A set is a collection of unique objects. A basic use case is **removing duplication**

In [54]:
l = ['spam', 'spam', 'eggs', 'spam']
set(l)

{'eggs', 'spam'}

In [55]:
list(set(l))

['eggs', 'spam']

In [60]:
haystack = set([1,4,5,6,8,12,15,20,21,23,23,26,29,30])
needles= set([0,1,2,5,8,10,22,23,29,30,31])

In [62]:
found = len(needles & haystack)
found

6

In [63]:
found = 0
for n in needles:
    if n in haystack:
        found+=1
        
found

6

In [65]:
haystack = [1,4,5,6,8,12,15,20,21,23,23,26,29,30]
needles= [0,1,2,5,8,10,22,23,29,30,31]

found = len(set(needles) & set(haystack))
found

6

In [67]:
haystack = [1,4,5,6,8,12,15,20,21,23,23,26,29,30]
needles= [0,1,2,5,8,10,22,23,29,30,31]

found = len(set(needles).intersection(haystack))
found

6

In [68]:
s = {1}
type(s)

set

In [69]:
s

{1}

In [70]:
s.pop()

1

In [71]:
s

set()

### set Comprehensions

In [72]:
from unicodedata import name
{chr(i) for i in range(32, 256) if 'SIGN' in name(chr(i),'')}

{'#',
 '$',
 '%',
 '+',
 '<',
 '=',
 '>',
 '¢',
 '£',
 '¤',
 '¥',
 '§',
 '©',
 '¬',
 '®',
 '°',
 '±',
 'µ',
 '¶',
 '×',
 '÷'}

## 9.Dict and Set under the hood

In [73]:
DIAL_CODES = [
    (86, 'China'), 
    (91, 'India'), 
    (1, 'United States'), 
    (62, 'Indonesia'), 
    (55, 'Brazil'), 
    (92, 'Pakistan'), 
    (880, 'Bangladesh'), 
    (234, 'Nigeria'), 
    (7, 'Russia'), 
    (81, 'Japan'),
]

d1 = dict(DIAL_CODES)
print('d1:', d1.keys())

d1: dict_keys([880, 1, 86, 55, 7, 234, 91, 92, 62, 81])


In [74]:
d2 = dict(sorted(DIAL_CODES))
print('d2:', d2.keys())

d2: dict_keys([880, 1, 91, 86, 81, 55, 234, 7, 92, 62])


In [75]:
d3 = dict(sorted(DIAL_CODES, key=lambda x:x[1]))
print('d3:', d2.keys())

d3: dict_keys([880, 1, 91, 86, 81, 55, 234, 7, 92, 62])


In [78]:
assert d1 == d2 and d2 == d3

## 10.Chapter summary

Dictionaries are a keystone of Python

basic dict, defaultdict, OrderedDict, ChainMap and Counter, UserDict

The setdefault method is used to update items holding mutable values to avoid redundant searches for the same key.

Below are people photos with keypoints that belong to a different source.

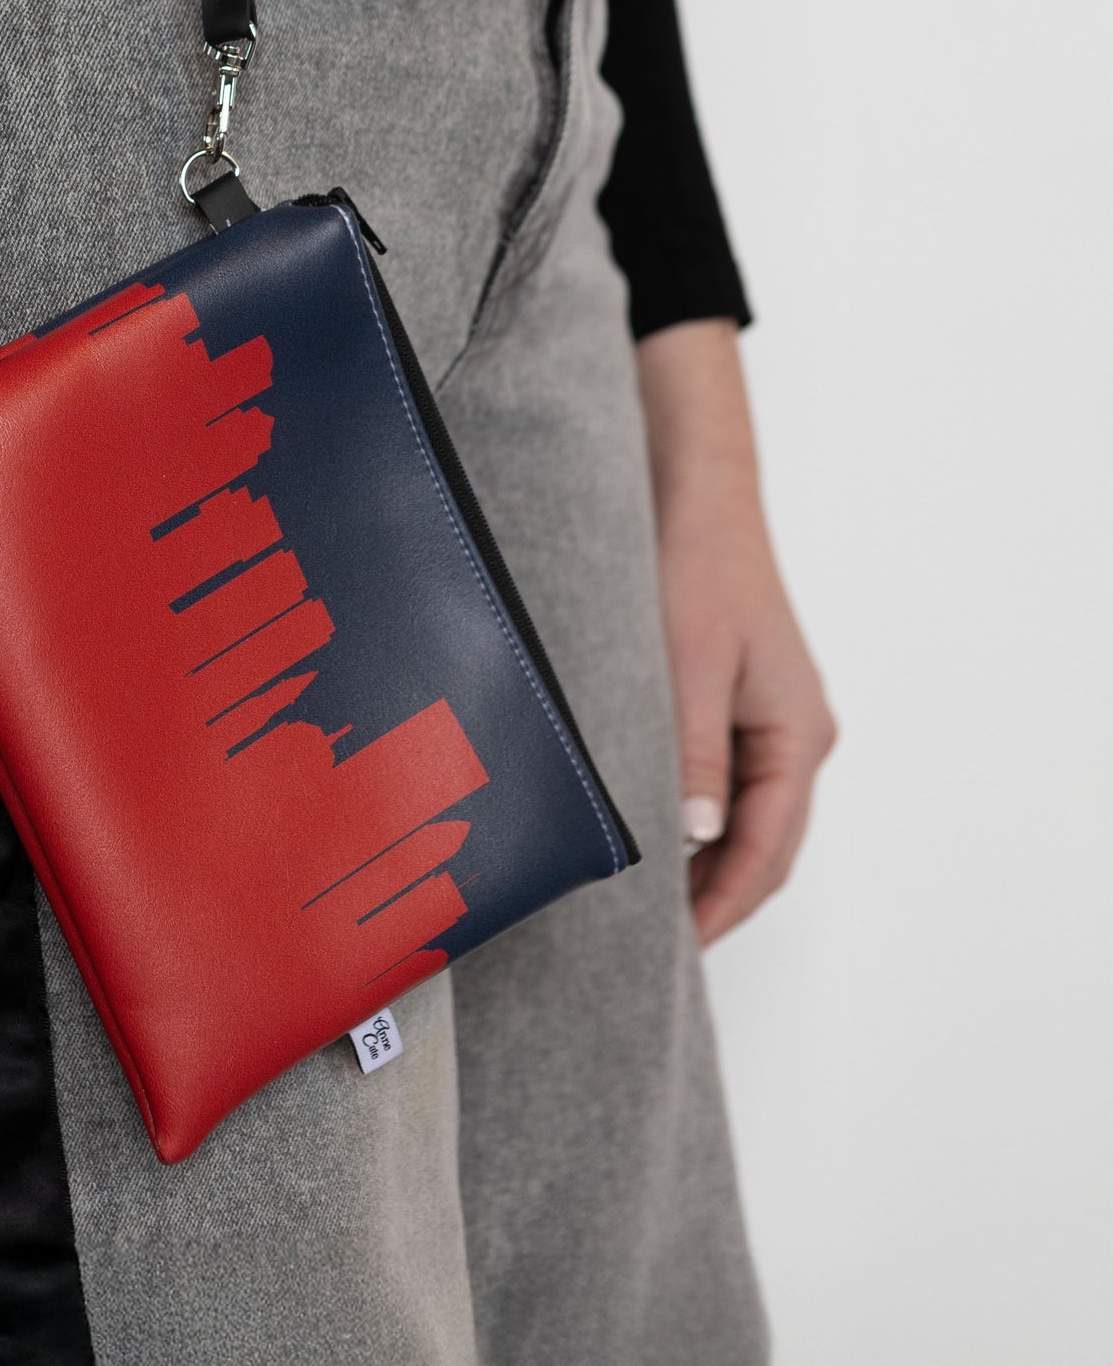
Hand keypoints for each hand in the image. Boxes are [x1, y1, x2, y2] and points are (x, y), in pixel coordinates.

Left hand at [636, 320, 835, 942]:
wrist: (693, 491)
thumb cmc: (696, 566)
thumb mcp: (687, 664)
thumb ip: (691, 752)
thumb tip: (692, 838)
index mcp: (798, 736)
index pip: (767, 851)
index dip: (723, 906)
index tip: (677, 947)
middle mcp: (793, 734)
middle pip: (759, 843)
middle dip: (713, 895)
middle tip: (650, 939)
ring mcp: (765, 718)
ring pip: (737, 814)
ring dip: (698, 858)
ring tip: (641, 899)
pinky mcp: (733, 698)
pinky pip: (716, 776)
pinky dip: (686, 812)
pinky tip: (643, 826)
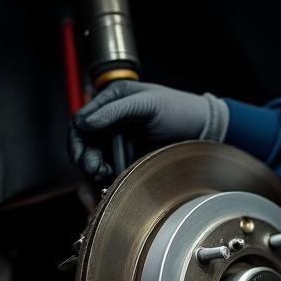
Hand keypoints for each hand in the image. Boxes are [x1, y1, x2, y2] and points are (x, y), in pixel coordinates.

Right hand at [68, 80, 228, 180]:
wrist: (202, 128)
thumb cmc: (178, 109)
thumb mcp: (147, 104)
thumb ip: (115, 111)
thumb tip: (85, 123)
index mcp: (112, 101)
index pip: (81, 121)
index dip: (77, 140)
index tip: (83, 156)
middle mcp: (111, 120)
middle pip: (84, 142)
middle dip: (84, 157)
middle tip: (93, 169)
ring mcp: (119, 139)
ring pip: (93, 157)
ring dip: (93, 169)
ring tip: (103, 176)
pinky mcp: (128, 156)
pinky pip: (109, 168)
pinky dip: (105, 176)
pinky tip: (110, 180)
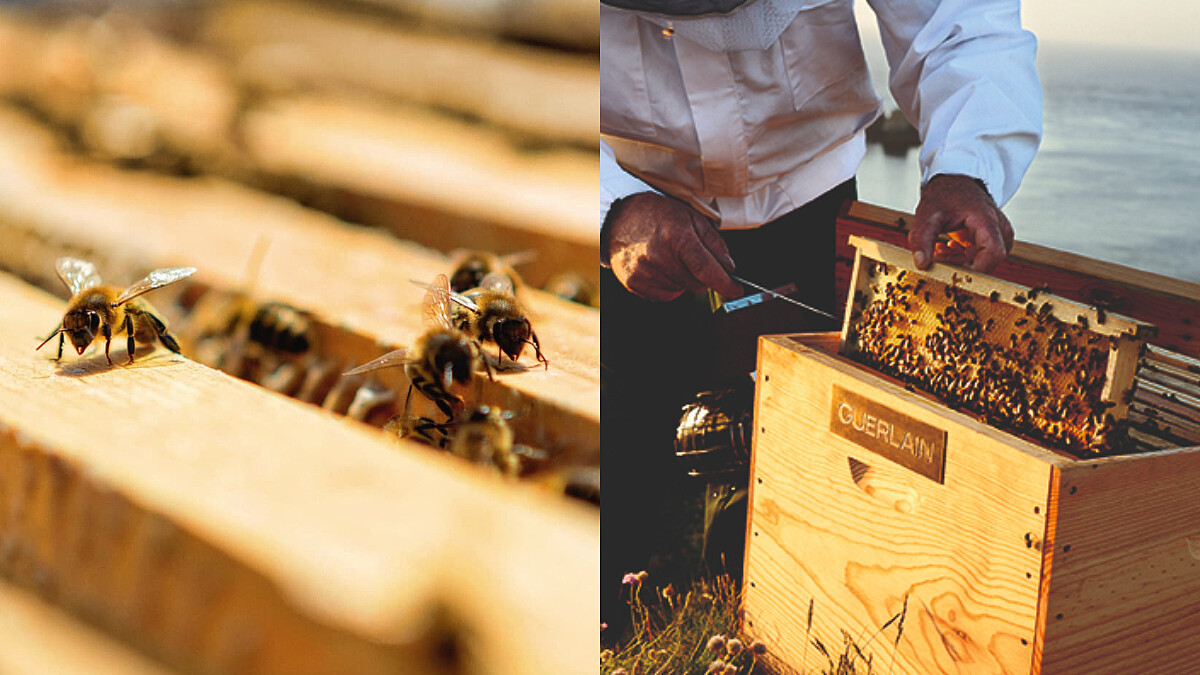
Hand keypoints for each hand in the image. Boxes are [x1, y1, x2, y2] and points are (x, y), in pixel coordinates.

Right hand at [604, 192, 742, 301]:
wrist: (617, 218)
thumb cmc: (655, 214)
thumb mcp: (690, 216)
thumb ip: (713, 242)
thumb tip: (728, 266)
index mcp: (677, 237)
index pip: (707, 270)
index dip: (726, 284)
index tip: (736, 290)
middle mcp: (659, 257)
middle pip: (697, 284)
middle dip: (704, 276)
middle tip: (696, 259)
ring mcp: (645, 272)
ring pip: (682, 290)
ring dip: (685, 279)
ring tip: (672, 257)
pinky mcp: (634, 283)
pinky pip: (665, 295)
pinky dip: (670, 285)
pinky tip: (662, 267)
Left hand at [908, 174, 1013, 273]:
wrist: (954, 181)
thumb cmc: (944, 195)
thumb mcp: (926, 216)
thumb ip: (921, 240)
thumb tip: (921, 264)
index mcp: (986, 219)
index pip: (994, 252)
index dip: (977, 269)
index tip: (954, 274)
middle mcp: (999, 228)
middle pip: (988, 261)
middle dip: (962, 265)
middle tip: (938, 255)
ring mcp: (999, 234)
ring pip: (984, 261)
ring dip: (960, 261)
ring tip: (940, 248)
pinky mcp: (994, 238)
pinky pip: (982, 257)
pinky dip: (962, 257)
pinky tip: (947, 248)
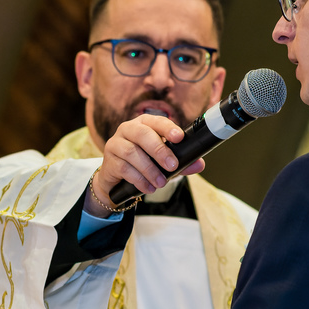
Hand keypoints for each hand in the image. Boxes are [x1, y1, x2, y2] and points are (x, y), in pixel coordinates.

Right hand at [85, 115, 205, 216]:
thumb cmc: (142, 164)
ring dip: (149, 169)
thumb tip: (199, 164)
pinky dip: (139, 180)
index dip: (167, 128)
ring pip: (132, 152)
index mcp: (144, 124)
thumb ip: (181, 163)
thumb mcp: (163, 162)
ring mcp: (115, 143)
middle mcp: (128, 129)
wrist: (117, 181)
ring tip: (161, 183)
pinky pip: (124, 168)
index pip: (156, 120)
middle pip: (142, 134)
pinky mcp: (109, 161)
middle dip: (159, 150)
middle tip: (172, 166)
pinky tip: (148, 188)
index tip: (179, 138)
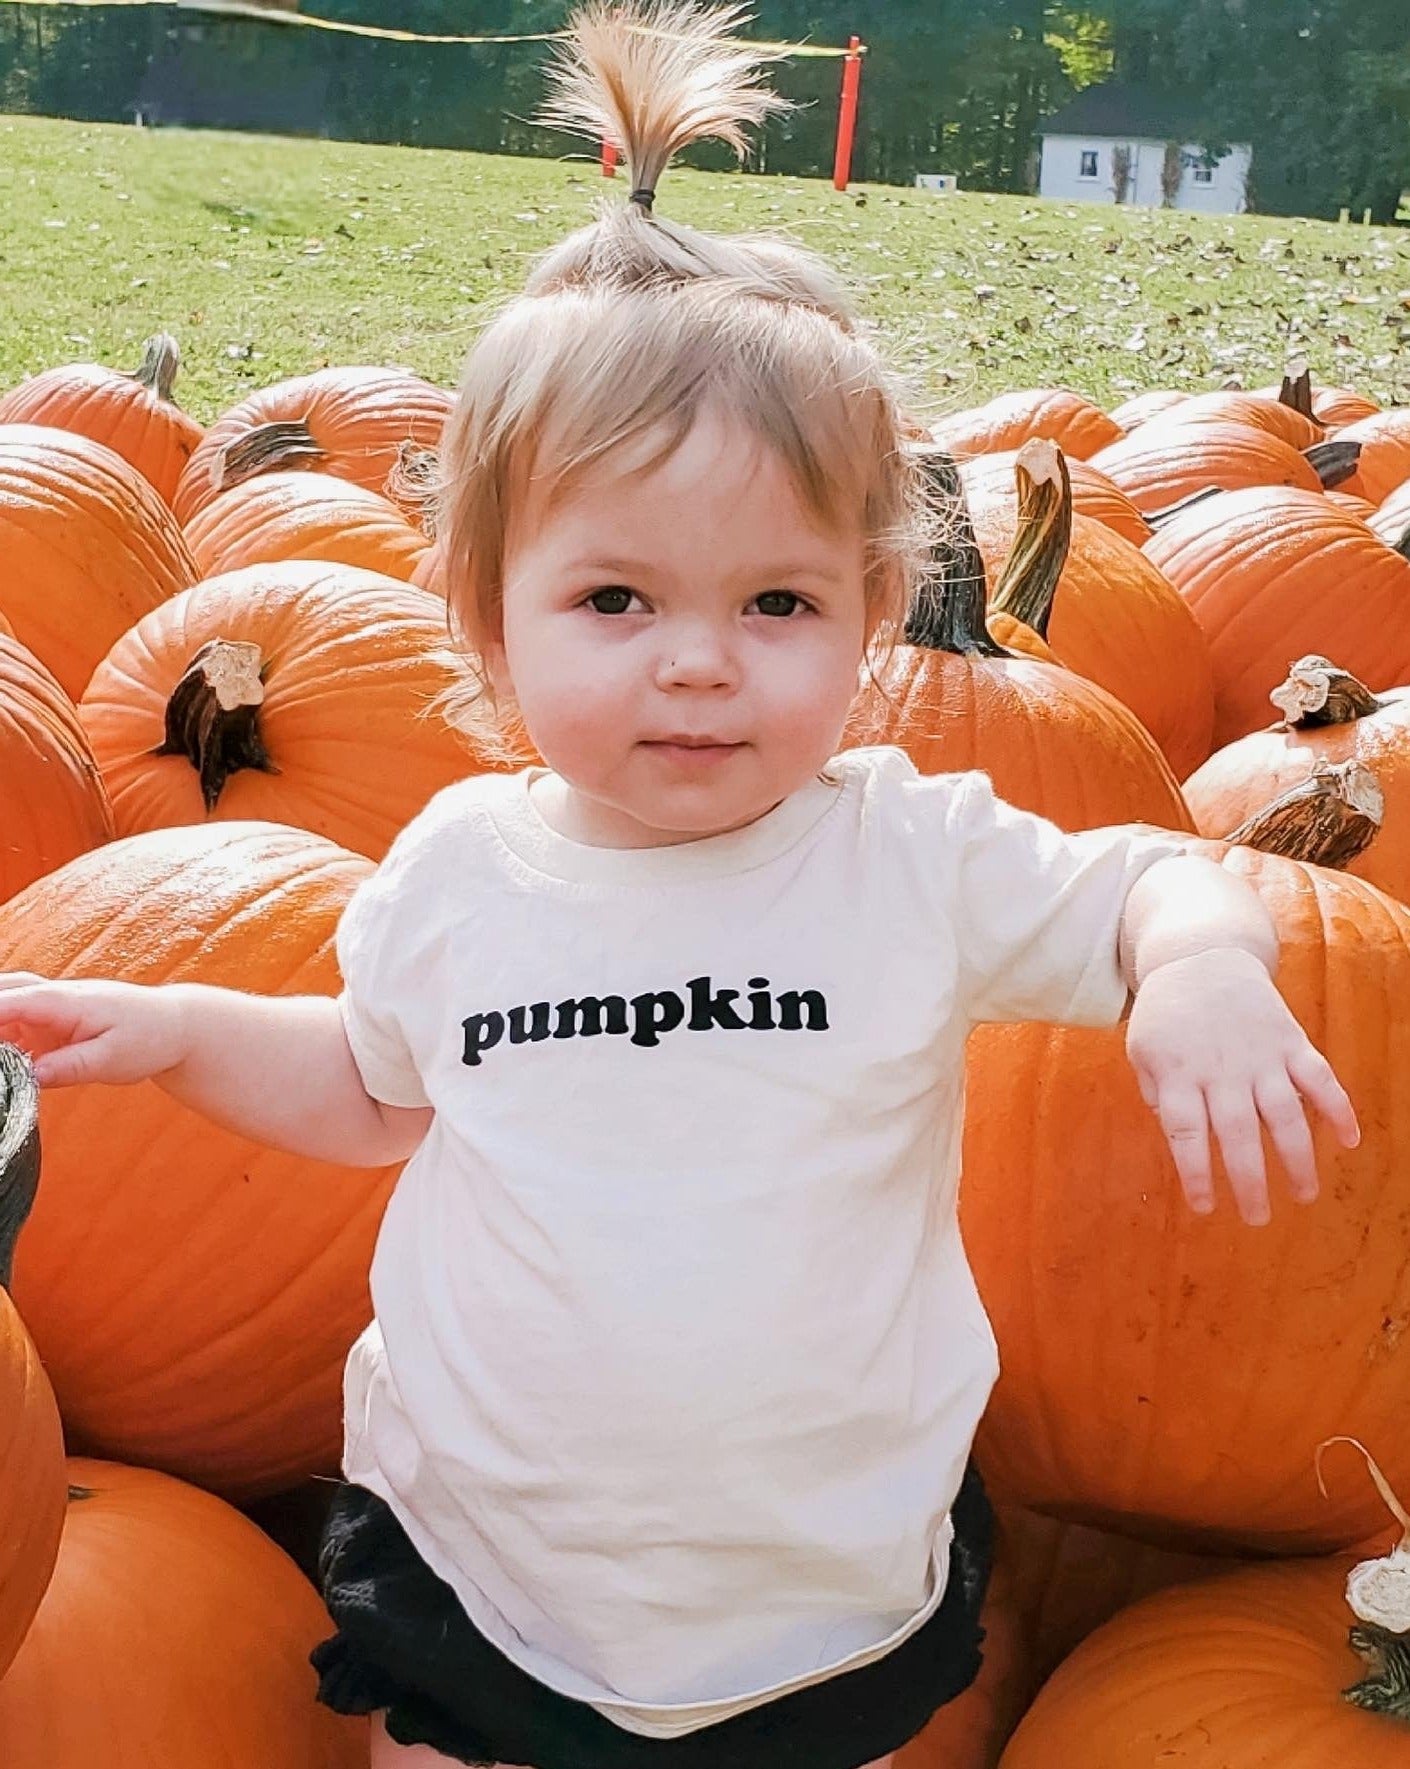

The update method allows bulk insertion or overwritting of items from any other mapping, from iterables providing (key, value) pairs and from keyword arguments.

Mapping constructors also use update internally, allowing instances to be initialized from mappings, iterables or keyword arguments.

missing method lets you customize what happens when a key is not found.

The collection.abc module provides the Mapping and MutableMapping abstrach base classes for reference and type checking.

MappingProxyType from type module creates immutable mappings.

ABCs for Set and Mutable Set.

The hash table implementation underlying dict and set is extremely fast.